● The problem: Search the data for "elbow". Return each matching line.

Excerpts from a dataset
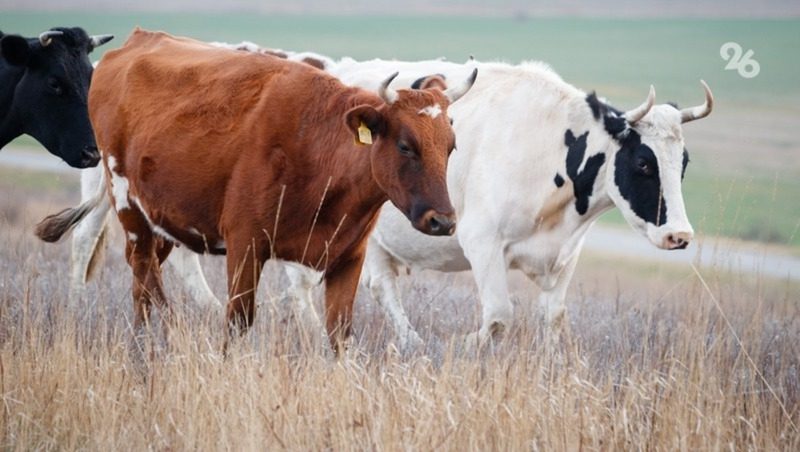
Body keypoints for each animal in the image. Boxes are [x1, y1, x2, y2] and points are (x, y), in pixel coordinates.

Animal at [37, 30, 476, 352]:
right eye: (405, 146)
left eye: (451, 146)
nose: (442, 221)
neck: (318, 148)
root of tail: (135, 43)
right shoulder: (245, 247)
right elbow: (238, 322)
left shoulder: (348, 257)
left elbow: (339, 334)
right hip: (129, 208)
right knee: (146, 277)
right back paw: (166, 333)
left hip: (162, 220)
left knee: (142, 279)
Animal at [65, 49, 712, 352]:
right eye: (642, 162)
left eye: (682, 163)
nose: (679, 235)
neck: (548, 140)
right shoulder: (481, 243)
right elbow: (498, 317)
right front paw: (459, 348)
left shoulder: (562, 260)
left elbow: (553, 322)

● The answer:
right elbow: (238, 322)
left elbow: (339, 334)
right elbow: (498, 317)
left elbow: (553, 322)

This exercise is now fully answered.